1 Chronicles 2:42

36) kinderen van Kaleb

Te weten, die hij bij Hazuba gewonnen heeft; want die hij bij Jerioth gewonnen heeft, zijn verhaald 1 Kron. 2:18, en die hij bij Efrath gewonnen heeft, worden verhaald 1 Kron. 2:19,20.

1Ch 2.18,19,20

37) vader

Dat is, van welken de inwoners van Zif hun oorsprong genomen hebben; welke stad gelegen was in den stam van Juda, Joz. 15:55. Zie de aantekening op 1 Sam. 23:19.

Jos 15.55 1Sa 23.19

1 Chronicles 2:45

38) Beth-zur.

Dat is, der Bethzurieten, of der inwoners van Bethzur, een stad gelegen in den stam van Juda; Joz. 15:58.

Jos 15.58

1 Chronicles 2:49

41) vader van Madmanna,

Madmanna, Machbena en Gibea zijn namen van steden in den stam van Juda, zodat men door vader in 1 Kron. 2:49 moet verstaan den eersten inwoner en voorplanter dezer steden, van welken de inwoners dier steden voortgekomen zijn, gelijk 1 Kron. 2:42,45,51,52.

1Ch 2.49,42,45,51,52

42) Achsa.

Deze was des eersten Kalebs oudste dochter.

1 Chronicles 2:51-52

45) vader der Bethlehemieten;

Versta dit alzo, dat deze Salma maar ten dele vader van de inwoners van Bethlehem geweest is; want Boas de Bethlehemiet was van een anderen Salma, die de zoon van Nahesson was.
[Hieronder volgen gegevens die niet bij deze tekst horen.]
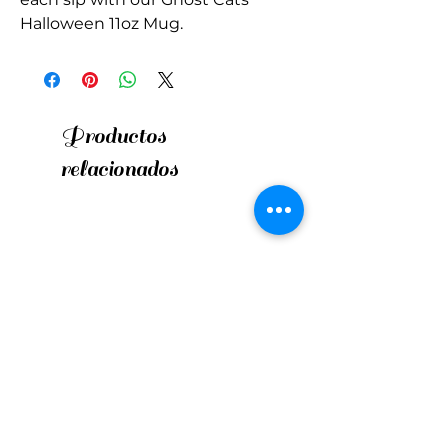
Halloween 11oz Mug.
Productos
relacionados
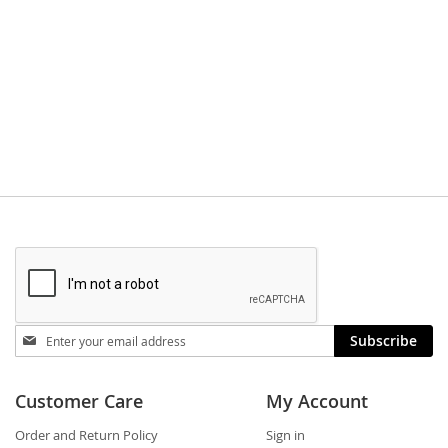
Stay
Subscribe
in
touch
Customer Care
My Account
Order and Return Policy
Sign in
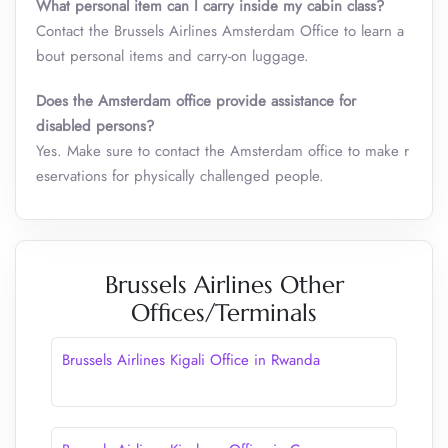
What personal item can I carry inside my cabin class
?
Contact the Brussels Airlines Amsterdam Office to learn a
bout personal items and carry-on luggage.
Does the Amsterdam office provide assistance for
disabled persons?
Yes. Make sure to contact the Amsterdam office to make r
eservations for physically challenged people.
Brussels Airlines Other
Offices/Terminals
Brussels Airlines Kigali Office in Rwanda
Zie 1 Kron. 2:11.

1Ch 2.11

46) Haref,

Onder, 1 Kron. 4:4, wordt hij Penuel genoemd.

1Ch 4.4
47) Hazihammenuchoth.

Anders, de helft van Menuchoth; dat is van diegenen, die de helft van het land Menuchoth bewoonden. Dat Menuchot een zeker landschap geweest is, nemen enigen af uit 1 Kron. 8:6, waar het genoemd wordt Manahath. Het was gelegen aan de grenzen van Juda, Benjamin en Dan.